Filing for Temporary Custody
As soon as one parent moves out of the house, or the parents separate, they need to think about what they’re going to do about child custody. Usually during this time the parents are in a stage of waiting. They are waiting to see how the separation turns out, or they are waiting for a divorce to finalize. Since the final circumstances are unclear, the parents should come up with a temporary child custody arrangement. They can do this by filing for temporary custody. Here are some suggestions if you are in the situation.
- Filing for temporary custody is similar to filing for child custody. You simply go to the courthouse (or you can look for the right forms online) and fill out some papers. In temporary custody, you will be assigned a court date within a week or two. On that date, the parents will meet with the judge in a meeting and they will work out the temporary custody agreement. The judge will put a date when the agreement ends–usually the day of the final custody hearing.
- To prepare for your temporary custody meeting, you should meet with the other parent and try to work out the custody arrangements you want. You will need to figure out where the children will live and how often they will meet with the other parent.
- Work out a custody and visitation schedule and calendar that you can show the judge. If you and the other parent can figure it out together and both agree on it, things are easier. It really is best if you both can show the judge what you want–then it will just be accepted.

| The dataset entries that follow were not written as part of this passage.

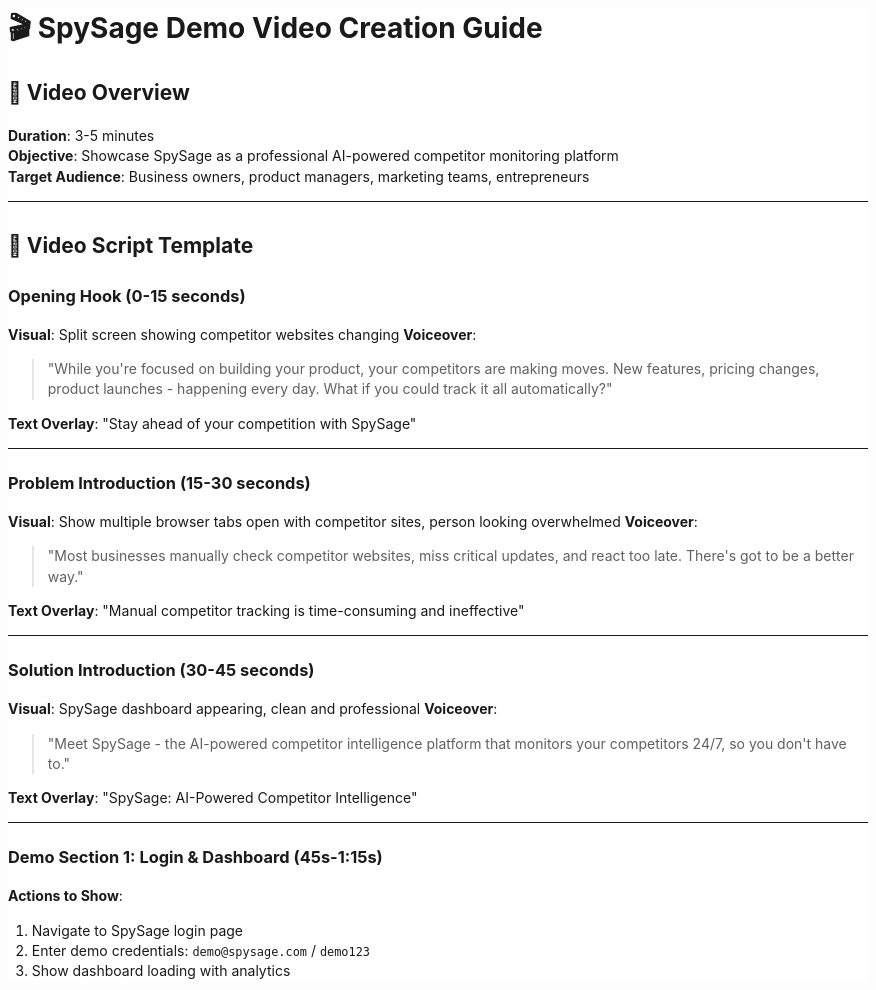 # 🎬 SpySage Demo Video Creation Guide

## 🎯 Video Overview

**Duration**: 3-5 minutes  
**Objective**: Showcase SpySage as a professional AI-powered competitor monitoring platform  
**Target Audience**: Business owners, product managers, marketing teams, entrepreneurs

---

## 📝 Video Script Template

### **Opening Hook (0-15 seconds)**

**Visual**: Split screen showing competitor websites changing
**Voiceover**:

> "While you're focused on building your product, your competitors are making moves. New features, pricing changes, product launches - happening every day. What if you could track it all automatically?"

**Text Overlay**: "Stay ahead of your competition with SpySage"

---

### **Problem Introduction (15-30 seconds)**

**Visual**: Show multiple browser tabs open with competitor sites, person looking overwhelmed
**Voiceover**:

> "Most businesses manually check competitor websites, miss critical updates, and react too late. There's got to be a better way."

**Text Overlay**: "Manual competitor tracking is time-consuming and ineffective"

---

### **Solution Introduction (30-45 seconds)**

**Visual**: SpySage dashboard appearing, clean and professional
**Voiceover**:

> "Meet SpySage - the AI-powered competitor intelligence platform that monitors your competitors 24/7, so you don't have to."

**Text Overlay**: "SpySage: AI-Powered Competitor Intelligence"

---

### **Demo Section 1: Login & Dashboard (45s-1:15s)**

**Actions to Show**:

1. Navigate to SpySage login page
2. Enter demo credentials: `demo@spysage.com` / `demo123`
3. Show dashboard loading with analytics
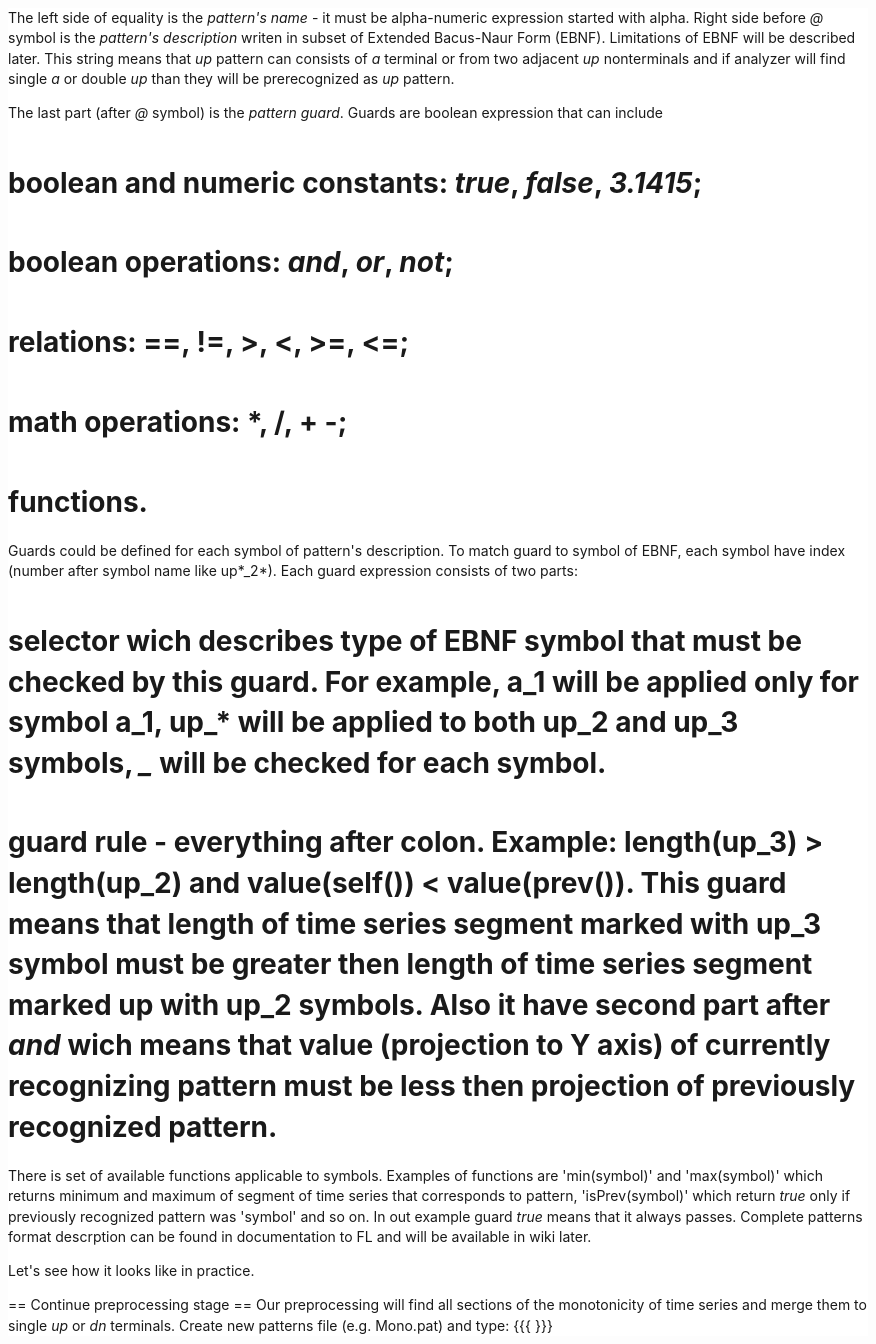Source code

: The left side of equality is the _pattern's name_ - it must be alpha-numeric expression started with alpha. Right side before _@_ symbol is the _pattern's description_ writen in subset of Extended Bacus-Naur Form (EBNF). Limitations of EBNF will be described later. This string means that _up_ pattern can consists of _a_ terminal or from two adjacent _up_ nonterminals and if analyzer will find single _a_ or double _up_ than they will be prerecognized as _up_ pattern.

The last part (after _@_ symbol) is the _pattern guard_. Guards are boolean expression that can include
 # boolean and numeric constants: _true_, _false_, _3.1415_;
 # boolean operations: _and_, _or_, _not_;
 # relations: ==, !=, >, <, >=, <=;
 # math operations: *, /, + -;
 # functions.

Guards could be defined for each symbol of pattern's description. To match guard to symbol of EBNF, each symbol have index (number after symbol name like up*_2*). Each guard expression consists of two parts:
 # selector wich describes type of EBNF symbol that must be checked by this guard. For example, a_1 will be applied only for symbol a_1, up_* will be applied to both up_2 and up_3  symbols, *_* will be checked for each symbol.
 # guard rule - everything after colon. Example: length(up_3) > length(up_2) and value(self()) < value(prev()). This guard means that length of time series segment marked with up_3 symbol must be greater then length of time series segment marked up with up_2 symbols. Also it have second part after _and_ wich means that value (projection to Y axis) of currently recognizing pattern must be less then projection of previously recognized pattern.

There is set of available functions applicable to symbols. Examples of functions are 'min(symbol)' and 'max(symbol)' which returns minimum and maximum of segment of time series that corresponds to pattern, 'isPrev(symbol)' which return _true_ only if previously recognized pattern was 'symbol' and so on. In out example guard _true_ means that it always passes. Complete patterns format descrption can be found in documentation to FL and will be available in wiki later.

Let's see how it looks like in practice. 

== Continue preprocessing stage ==
Our preprocessing will find all sections of the monotonicity of time series and merge them to single *up* or *dn* terminals.
Create new patterns file (e.g. Mono.pat) and type:
	{{{
	}}}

- If you and the other parent are not able to work things out, you should prepare to present what you want for temporary custody. Work out a custody and visitation schedule and include a calendar. Mark out the time each parent has with the children and be prepared to explain why this is the best arrangement for the children.
- Remember that the temporary custody arrangements have a big impact on the permanent child custody arrangements. If the temporary agreement is working for the kids, the courts will usually adopt it as the permanent arrangement. So, don’t accept things for temporary custody that you wouldn’t want to last forever.